Democrats Still Not Connecting to Voters on the Economy. It Will Cost Them in November

AP Photo/Jeff Chiu

Democrats have gone from a state of denial about inflation to just plain ignorance of inflation’s impact on the American public.

This is according to Rep. Katie Porter (D-Calif.), a single mother of three. She has a better idea about the impact of inflation than most of the Democrats in Congress. But she’s finding it difficult if not impossible to make the hardship real to her fellow Democrats.


They just don’t get it. This is why, more than any other reason, they are going to be in for a shellacking in November.


For Porter, the episode revealed how much work Democrats still need to do to assure voters they understand everyday anxieties, particularly inflation’s strain on family budgets. She’s not alone: Some Democrats have warned for months their party is falling short when it comes to communicating to an increasingly exasperated public.

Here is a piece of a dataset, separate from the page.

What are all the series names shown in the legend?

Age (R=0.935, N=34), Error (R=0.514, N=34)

And the same challenge of effective messaging exists on a very different issue, now that Roe v. Wade could fall at the Supreme Court within weeks. That threat to abortion rights is existential enough for many Democratic voters that it could drive midterm turnout, if the party can stay attuned to its base’s fierce energy.

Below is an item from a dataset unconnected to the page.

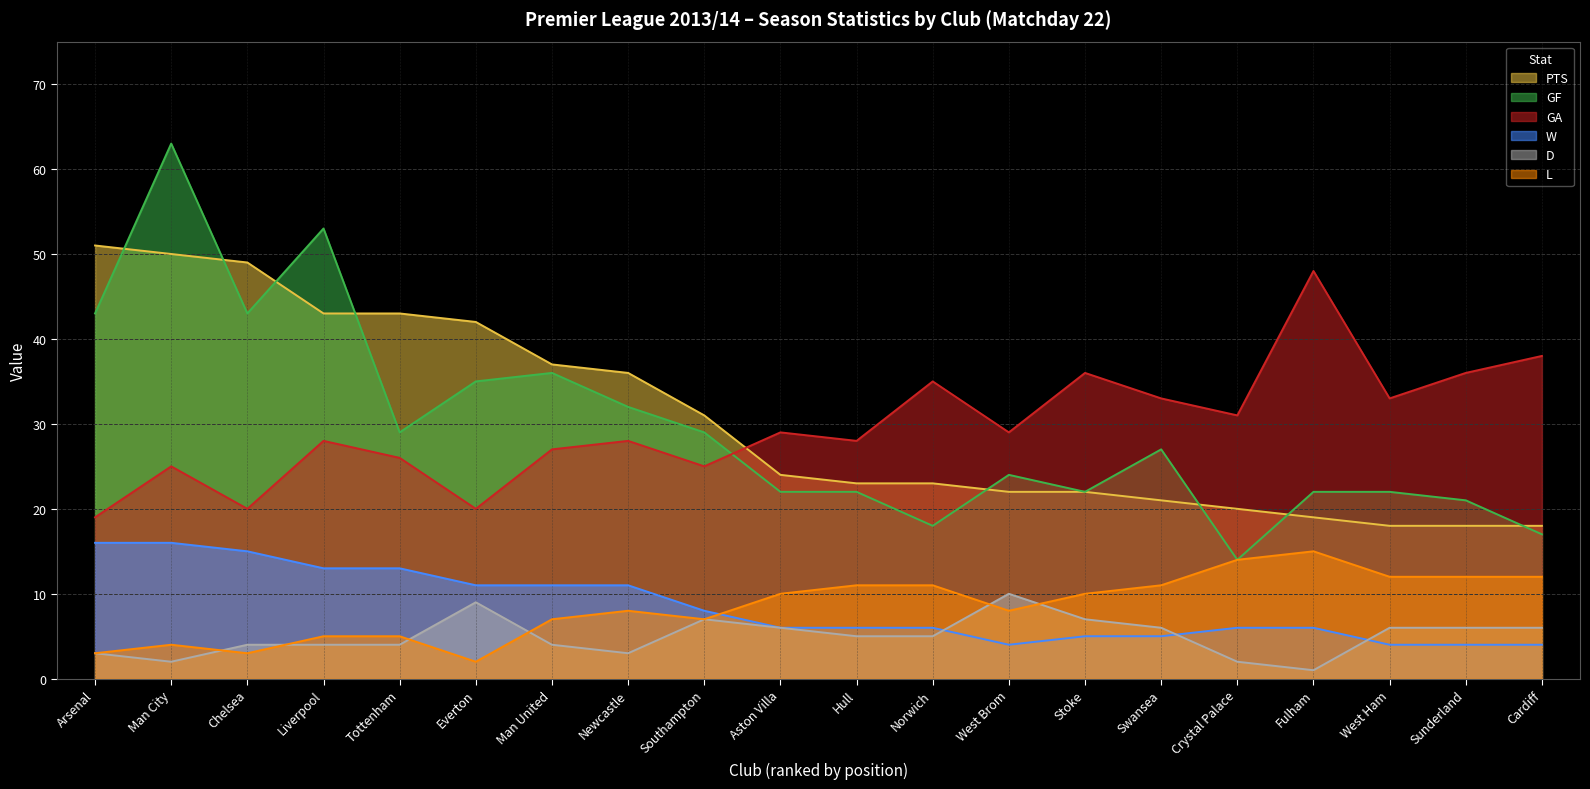

Which series changed the most between Liverpool and Fulham?

GF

This mirage is likely to persist until election day. The “fierce energy” of the radicals is nothing compared to the rage felt by ordinary Democratic and Republican voters about prices.

Inflation is robbery and the voters know it. And no one likes to be robbed. The abortion issue will settle down by November. Those who choose to see it will realize that it’s not the end of the world. But inflation threatens the middle class like nothing else. It makes a joke of saving for the future and smashes the dreams of everyone from students to retirees.

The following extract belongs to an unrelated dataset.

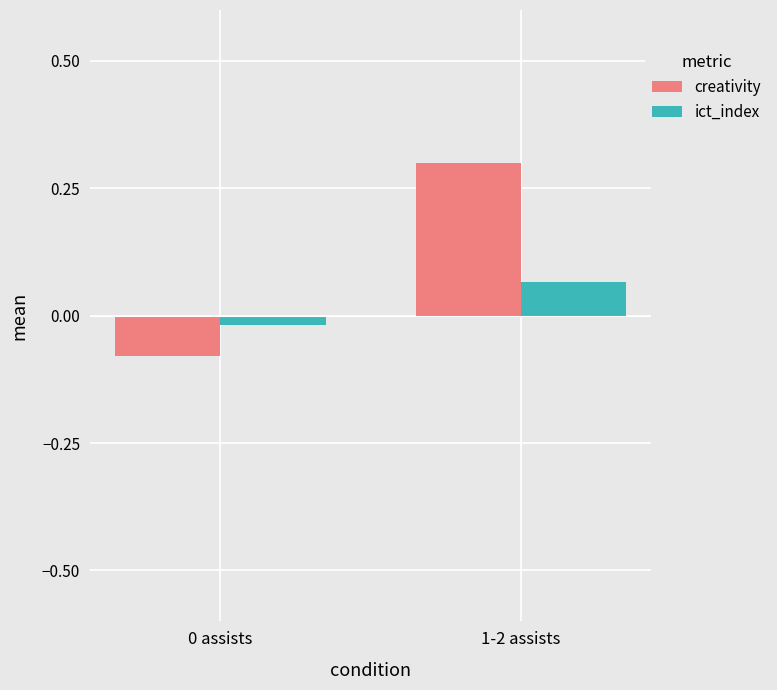

Which category has the highest value across all series?

1-2 assists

And the Democrats don’t see it.

Related: Biden’s Inflation Problems Are Even Worse Than We Thought


“Conveying is part of it. But first, you have to see it. Voters are very quick to be able to sense when something is hollow rhetoric,” Porter said. “It’s not about just switching up your talking points. It’s about seeing the issues.”

Democrats have worked feverishly on more plans to tackle record price hikes: Speaker Nancy Pelosi is pushing to vote on a gas-prices package before Memorial Day. Members are holding town halls to tout their work on a manufacturing bill to help supply chain snags. State officials have proposed rebate checks for gas and slashing grocery taxes.

High gas prices are a symptom of what’s wrong. Bribing people by paying their gas bills won’t address the underlying problem. Everything — literally everything — is going up in price. Cable bills, wireless bills, interest on credit cards — everything.

It took three years of terrible economic pain in the early 1980s to wring inflation out of the economy. Let’s hope it doesn’t take that long today.